Tuesday, August 11, 2009

How (Not) To Depart

It is officially two days before I depart on my fellowship and I am excited, overwhelmed, nervous, and filled with anticipation at the same time. I intellectually understand that this is the time to spend with good friends whom I will not see for a while, or to peruse the travel aisles of stores, or to stock up on sleep and rest given the trajectory of the following year. Yet, somewhere between essentially having turned the conference room into a flea market as part of coordinating the Silent Auction fundraiser with my colleague (details here) and spending time with the Fellows who have just returned from their own journey, I found that there really is a better pre-departure recipe:

  1. Adopt a diet that consists of a double chocolate chip muffin for breakfast, no more than five bites of a token Caesar's salad for lunch--which you ordered so you can tell your cardiologist that you really are not sure how the arteries are clogged because you diligently ate your salads when you were a 20something--with a jumbo side of Crispy French Fries, followed by cheese crackers, a cheese plate, macaroni and cheese (see a pattern?), a Boston cream pie, creme brulee, and strawberry shortcake. Wash down with iced French vanilla coffee with 7 Splendas to ensure lasting jitterrs and a bottle of red wine to protect those poor arteries. Slip into mild state of self-loathing as you wake up the next morning to find out that you are experiencing a sugar crash whose consequences you can only avert by having a white chocolate and macadamia nut cookie for breakfast and, of course, another jumpo iced French Vanilla coffee. Arrive at work feeling like a ballerina in a fat suit to realize with glee that a) your friend also catalogued the Great Gorge Fest in his facebook status, b) you have become the person who devotes a paragraph's worth of words to a chronicle of her eating habits.
  2. Use the opportunity to clean out the closet you cannot pack for a year of living around the world as the time to reassess every sartorial decision of the past two years. Realize that you are leaving the country with two suitcases and a whole lot of bad taste baggage.
  3. Make one last round of "please do not forget me" phone calls at 1 AM as you have crashed into your bed with no sheets. Fall asleep on the phone, such that the person on the other end of the line is left to interpret "mmmdroolgarble" as "please still be my facebook friend until I return."
  4. Create a Miscellaneous Little Things packing pile. Make sure this is twice as big as any other pile. Trinkets include a head lamp, Swiss army knife, and anti-diarrheal medicine. And a stuffed panda that is not little at all but is just as important for well-being and survival.
  5. Switch forwarding addresses and put cell phone plans, internet plans, and other life plans on hold in the process. Hurt the Verizon representative's feelings by informing him that you will not miss your daily conversation about the spottiness of their internet service. Convince the postal service that your fifth change of address notice in a year is not necessarily indicative of a potential fugitive.

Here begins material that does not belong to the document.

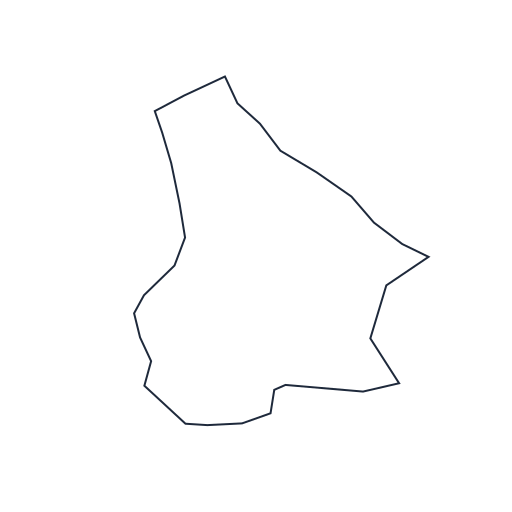 map outline of La Massana (Mercator projection), rotated 245°
{"feature_id": "AND-4877", "entity_name": "La Massana", "entity_type": "state/province", "adm_level": 1, "iso_a3": "AND", "parent_name": "Andorra", "parent_adm1": "", "projection": "mercator", "projection_center": [1.476, 42.553], "detail": "fine", "context": "isolated", "style": "outline", "palette": "slate", "viewbox_px": 512, "rotation_deg": 245, "n_neighbors": 0, "source": "natural_earth", "source_scale": "10m", "svg_char_len": 548}
<svg xmlns="http://www.w3.org/2000/svg" viewBox="0 0 512 512"><g transform="rotate(245 256 256)"><path d="M133.8,121.2L185.6,100.0L205.0,116.5L231.2,116.5L255.6,121.3L267.8,137.9L281.8,178.1L302.7,199.5L335.9,208.9L376.0,218.4L407.4,223.1L430.1,225.5L431.8,258.7L431.8,303.7L402.2,303.7L374.2,315.5L341.1,322.6L306.2,346.3L269.6,367.6L236.4,377.0L205.0,393.6L182.3,412.0L174.3,361.7L133.0,324.8L80.2,331.9L87.9,295.7L126.7,228.2L127.0,216.0L107.3,202.7L110.2,172.6L123.3,140.4L133.8,121.2Z" fill="none" stroke="#1e293b" stroke-width="2"/></g></svg>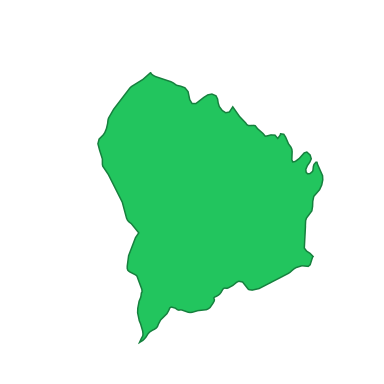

Somewhere between the strawberry shortcake semi-coma and the fifth form that asks to sign my name on the dotted line, I find myself excited, nervous, filled with ideas and inspiration. The Insight Collaborative Fellows who have just returned from their year abroad are in Boston this week and hearing stories about their work, the people they encountered on their travels, and places they visited makes me crave getting on the road. Their fearlessness, creativity, compassion, and investment in their projects have impressed me greatly and I can only hope the year ahead holds similar adventures for me as it did for them. In just two days, I can begin to find out. Until then, excuse me, while I drown myself in shortcake.